- _ABOUT THIS TASK_:
Arrange all the material below as a Markdown table with two columns, Row and Line, putting each line in its own numbered row and skipping blank lines. Leave the pictures out of your answer.

- _DATA FOR THIS TASK_:

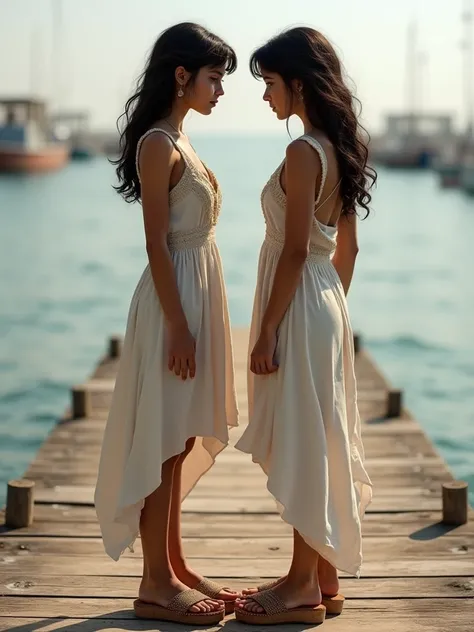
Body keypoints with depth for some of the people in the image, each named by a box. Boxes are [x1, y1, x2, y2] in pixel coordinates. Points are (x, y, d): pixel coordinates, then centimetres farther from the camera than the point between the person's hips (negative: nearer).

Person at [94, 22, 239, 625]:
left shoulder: (177, 141, 14)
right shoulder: (159, 144, -14)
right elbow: (156, 243, -18)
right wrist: (179, 327, -20)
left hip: (196, 295, 10)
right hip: (173, 302, -10)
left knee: (179, 444, 14)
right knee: (164, 444, -3)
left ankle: (174, 566, 23)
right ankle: (155, 585, 5)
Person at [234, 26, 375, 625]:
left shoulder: (303, 153, -17)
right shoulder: (340, 149, 11)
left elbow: (296, 250, -20)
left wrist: (267, 330, -17)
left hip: (299, 307, -10)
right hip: (327, 307, 10)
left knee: (302, 447, -1)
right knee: (320, 444, 14)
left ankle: (304, 588, 8)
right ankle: (323, 577, 24)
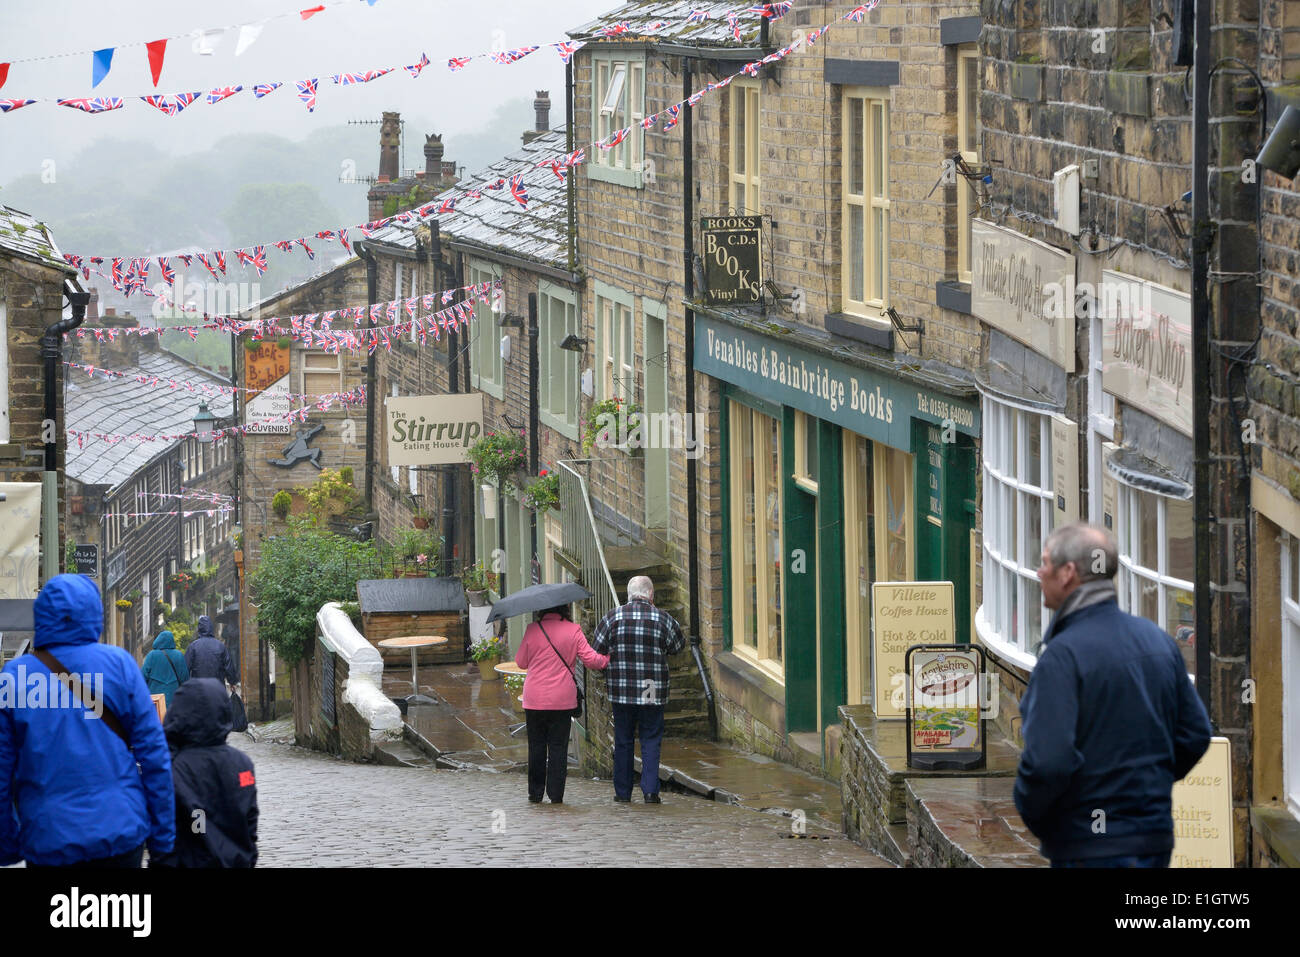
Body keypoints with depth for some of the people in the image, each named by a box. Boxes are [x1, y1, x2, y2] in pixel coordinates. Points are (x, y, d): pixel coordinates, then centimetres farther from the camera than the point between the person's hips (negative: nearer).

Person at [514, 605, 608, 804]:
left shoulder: (532, 630, -3)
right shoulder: (573, 630, -5)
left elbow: (521, 662, 6)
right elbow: (590, 659, -6)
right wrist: (607, 660, 12)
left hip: (535, 699, 0)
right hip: (563, 700, 0)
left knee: (536, 745, 9)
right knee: (558, 746, 5)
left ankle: (535, 793, 11)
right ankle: (556, 794, 1)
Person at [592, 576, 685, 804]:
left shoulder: (614, 617, -1)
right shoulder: (663, 619, -3)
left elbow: (598, 649, 4)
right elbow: (678, 645, 9)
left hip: (621, 691, 1)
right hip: (653, 691, -1)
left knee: (623, 741, 10)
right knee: (651, 741, 5)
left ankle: (622, 792, 13)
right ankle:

- _ANSWER TO THIS PROBLEM_:
| Row | Line |
|---|---|
| 1 | Body keypoints with depth for some of the people in the image, each named by a box. Boxes are [x1, y1, x2, y2] in pixel coordinates. Points are (x, y, d): pixel coordinates, then centimetres farther from the camera than the point between the person's hips (negative: nearer). |
| 2 | Person at [94, 22, 239, 625]: |
| 3 | left shoulder: (177, 141, 14) |
| 4 | right shoulder: (159, 144, -14) |
| 5 | right elbow: (156, 243, -18) |
| 6 | right wrist: (179, 327, -20) |
| 7 | left hip: (196, 295, 10) |
| 8 | right hip: (173, 302, -10) |
| 9 | left knee: (179, 444, 14) |
| 10 | right knee: (164, 444, -3) |
| 11 | left ankle: (174, 566, 23) |
| 12 | right ankle: (155, 585, 5) |
| 13 | Person at [234, 26, 375, 625]: |
| 14 | left shoulder: (303, 153, -17) |
| 15 | right shoulder: (340, 149, 11) |
| 16 | left elbow: (296, 250, -20) |
| 17 | left wrist: (267, 330, -17) |
| 18 | left hip: (299, 307, -10) |
| 19 | right hip: (327, 307, 10) |
| 20 | left knee: (302, 447, -1) |
| 21 | right knee: (320, 444, 14) |
| 22 | left ankle: (304, 588, 8) |
| 23 | right ankle: (323, 577, 24) |
| 24 | Body keypoints with depth for some of the people in the image, each named by a box. Boxes are [x1, y1, x2, y2] in pixel coordinates. Points are (x, y, d): pixel coordinates, then centimetres farther from the camera than the point between the person's hips (negative: nearer). |
| 25 | Person at [514, 605, 608, 804]: |
| 26 | left shoulder: (532, 630, -3) |
| 27 | right shoulder: (573, 630, -5) |
| 28 | left elbow: (521, 662, 6) |
| 29 | right elbow: (590, 659, -6) |
| 30 | right wrist: (607, 660, 12) |
| 31 | left hip: (535, 699, 0) |
| 32 | right hip: (563, 700, 0) |
| 33 | left knee: (536, 745, 9) |
| 34 | right knee: (558, 746, 5) |
| 35 | left ankle: (535, 793, 11) |
| 36 | right ankle: (556, 794, 1) |
| 37 | Person at [592, 576, 685, 804]: |
| 38 | left shoulder: (614, 617, -1) |
| 39 | right shoulder: (663, 619, -3) |
| 40 | left elbow: (598, 649, 4) |
| 41 | right elbow: (678, 645, 9) |
| 42 | left hip: (621, 691, 1) |
| 43 | right hip: (653, 691, -1) |
| 44 | left knee: (623, 741, 10) |
| 45 | right knee: (651, 741, 5) |
| 46 | left ankle: (622, 792, 13) |
| 47 | right ankle: |